I'm reading the proof of Corollary 3.13 of this paper. Let $(X(t))_{t\ge0}$ be a Markov branching process associated with a replacement matrix $R$, with eigenvalues $\lambda_i$ associated with left eigenvectors $v_i$ and right eigenvectors $u_i$. We order the eigenvalues s.t. $\lambda_1$ is simple and positive, and $\lambda_1>\Re(\lambda_2)\ge\Re(\lambda_i)$, for any other $i$. Define $P_i(X(t))=v_iu_i^TX(t)$ and assume that $\lambda_2$ is also real. I would like to know why, if $\Re(\lambda_i)\not=\lambda_2$, then, for any $i=3,\dots,n$, $$z^{-\frac{\lambda_2}{\lambda_1}}P_i(X(\tau_b(z)))\xrightarrow{p}0,$$ (convergence in probability) where $\tau_b(z)=\min\{t\ge0:b\cdot X(t)\ge z\}$.

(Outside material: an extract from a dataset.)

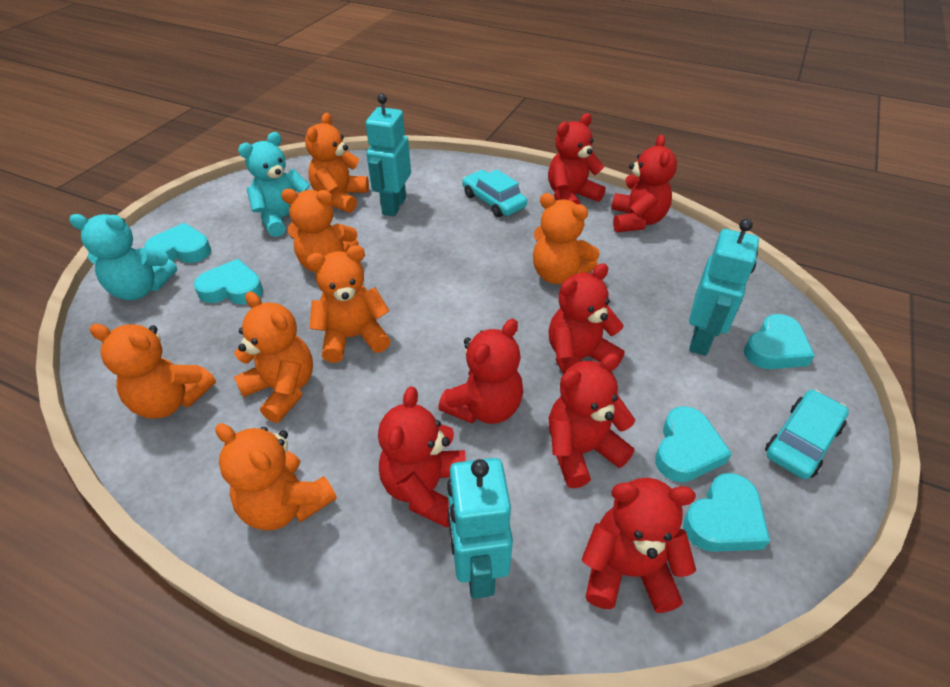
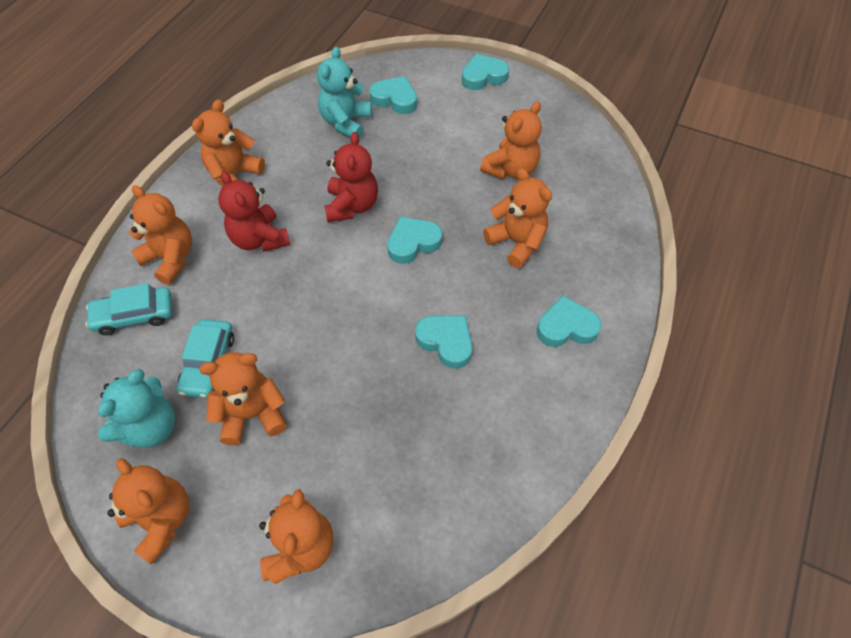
red teddy bear: [378,386,466,528] [438,319,523,424] [548,113,605,204] [548,263,625,374] [548,353,635,488] [582,478,696,613] [611,135,677,232] = 7 -> [218,171,290,252] [324,132,378,222] = 2
turquoise robot: [366,94,411,216] [447,458,513,599] [689,219,759,356] = 3 -> none = 0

Actually, this should follow from the following theorem:
- If $\Re(\lambda_i)<\frac{\lambda_1}2$, $$z^{-1/2}\sum_{i=2}^n P_i(X(\tau_b(z)))\xrightarrow{d} c^{-1/2} V_1.$$
- If $\Re(\lambda_i)=\frac{\lambda_1}2$, $$(z \ln(z))^{-1/2} P_i(X(\tau_b(z)))\xrightarrow{d} c^{-1/2} V_2$$
- If $\Re(\lambda_i)>\frac{\lambda_1}2$, $$z^{-\lambda_i/\lambda_1} P_i(X(\tau_b(z)))\xrightarrow{a.s.} c^{-\lambda_i/\lambda_1} W,$$ where $c$ is a constant, $V_1,V_2$ are vector-valued random variables jointly Gaussian, $W$ is a vector-valued random variable.
Intuitively, I would understand that, in $z^{-\frac{\lambda_2}{\lambda_1}}P_i$, $P_i$ grows slower for $i\ge3$, but why is this enough to assert convergence in probability?